L’adolescenza si sa, è una delle fasi di vita dei figli che maggiormente mette in crisi i genitori. Se ne
sente parlare ovunque, non solo nei nostri studi, dove riceviamo ragazzi in difficoltà che faticano a
trovare loro stessi e genitori completamente disorientati di fronte ai repentini cambiamenti dei figli:
“Dottoressa, non lo/a capisco più!” è una delle frasi più gettonate da parte di chi si prende cura di un
adolescente. In attesa dal medico come in coda alle casse del supermercato, sui mezzi pubblici
come nei salotti televisivi, basta poco per accendere discussioni su questo argomento: “Con i
giovani che ci ritroviamo oggi dove andremo a finire?!”. Insomma, il periodo di crescita che
avviene nella seconda decade della vita mette in crisi un po’ tutti, diciamoci la verità, anche noi
professionisti che talvolta saremmo tentati di trattarli come se fossero ancora bambini oppure di
considerarli già adulti. Il disorientamento nasce proprio da questo: l’adolescente non è né carne né
pesce, può, nell’arco della stessa giornata, chiedere di dormire nel lettone perché ha bisogno di
sentirsi più sicuro attraverso la presenza dei genitori o mandarli a quel paese di fronte ai loro
tentativi di controllarlo rispetto a cosa fa per strada e con chi esce: “mamma non sono affari tuoi,
non sono più un bambino!”. Il disorientamento che sentiamo noi è il loro.
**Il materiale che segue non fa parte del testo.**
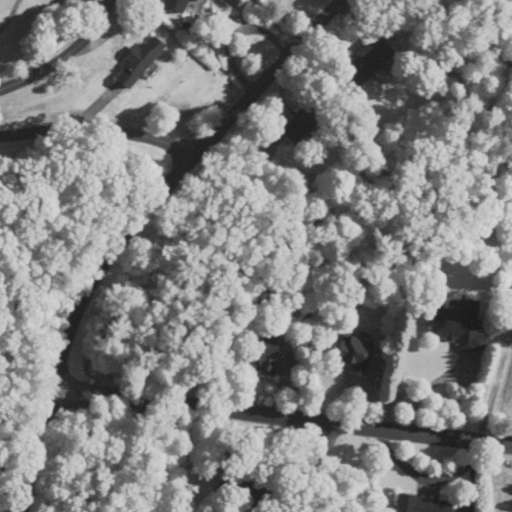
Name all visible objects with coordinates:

Tutto, nel mondo dell’adolescente, gravita intorno ad un grosso punto interrogativo: “Chi sono io?”. La ricerca
di una risposta a questa domanda spinge i ragazzi a sperimentare, esplorare, ribellarsi. La ribellione
adolescenziale è tanto forte quanto tipica, nasce dal desiderio di decidere per sé, di sentirsi più
autonomi di quanto lo si sia effettivamente. Trae origine dalla volontà di sentire di autodeterminarsi
piuttosto che essere quello che vogliono mamma e papà. L’adolescente ha necessità di distaccarsi
dai genitori e talvolta lo fa bruscamente per non sentire il richiamo dell’infanzia che è comunque
molto forte. Come se si obbligassero a fare un lungo salto in avanti per evitare di essere tirati
indietro da quel mondo idealizzato da cui ci si sentiva circondati da bambini. A favorire il
conseguimento di una certa autonomia affettiva dai genitori è anche la loro messa in discussione.
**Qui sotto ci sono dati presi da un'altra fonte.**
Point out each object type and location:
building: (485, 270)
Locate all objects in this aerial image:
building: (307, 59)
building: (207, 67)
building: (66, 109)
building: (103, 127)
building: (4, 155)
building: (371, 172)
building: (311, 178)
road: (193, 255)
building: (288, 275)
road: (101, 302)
Mamma e papà non sembrano più infallibili e perfetti come apparivano da bambini, anzi, sono pieni
di difetti che non perdono occasione per far notare: “mamma, mi fai fare brutte figure con gli
amici!” o “papà, ma che noia la tua vita, io da grande non voglio essere come te!”. Si cominciano a
fare confronti, i genitori degli amici paiono sempre più fighi dei propri. Questo sguardo più critico
verso la propria famiglia è dovuto all’evoluzione che l’adolescente compie dal punto di vista
cognitivo, dove sviluppa la capacità di fare ipotesi e di rappresentarsi più chiaramente le emozioni e
gli stati d’animo propri e altrui. Ne deriva una maggiore curiosità verso il nuovo e verso tutto ciò
che va oltre il noto mondo familiare, diventato troppo stretto rispetto al desiderio di esplorazione
adolescenziale. Cari genitori, per quanto sia un vero e proprio maremoto in famiglia ritrovarsi un
figlio adolescente, non vivetene gli attacchi come qualcosa di personale: è in corso un fisiologico
processo di distacco che necessita di essere accolto e ben gestito onde evitare che la naturale
ribellione si trasformi in un più problematico atteggiamento oppositivo verso il mondo degli adulti.
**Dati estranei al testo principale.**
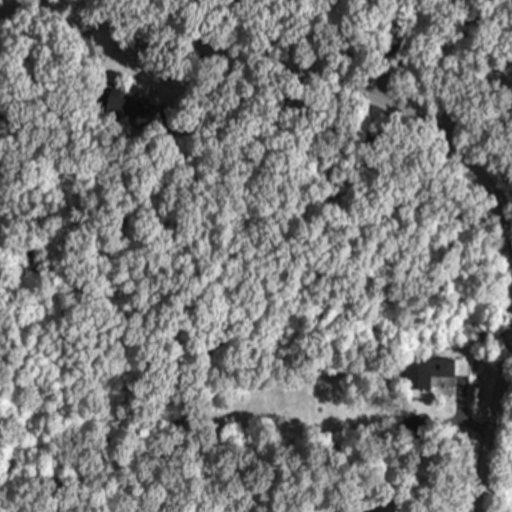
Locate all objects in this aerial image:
road: (38, 6)
road: (88, 53)
park: (374, 59)
road: (506, 74)
road: (470, 96)
building: (129, 109)
building: (126, 110)
road: (415, 120)
road: (509, 348)
building: (432, 366)
building: (434, 367)
road: (459, 415)
building: (409, 424)
road: (442, 424)
building: (409, 427)
building: (348, 511)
Siate fermi ma non rigidi, apritevi al nuovo piuttosto che chiudervi di fronte a questo
sconosciuto. Solo così l’adolescente potrà sviluppare la propria identità e riconoscere limiti e
capacità, sentendosi libero di sperimentare ma allo stesso tempo contenuto dallo sguardo
amorevole, seppure più a distanza, dei genitori.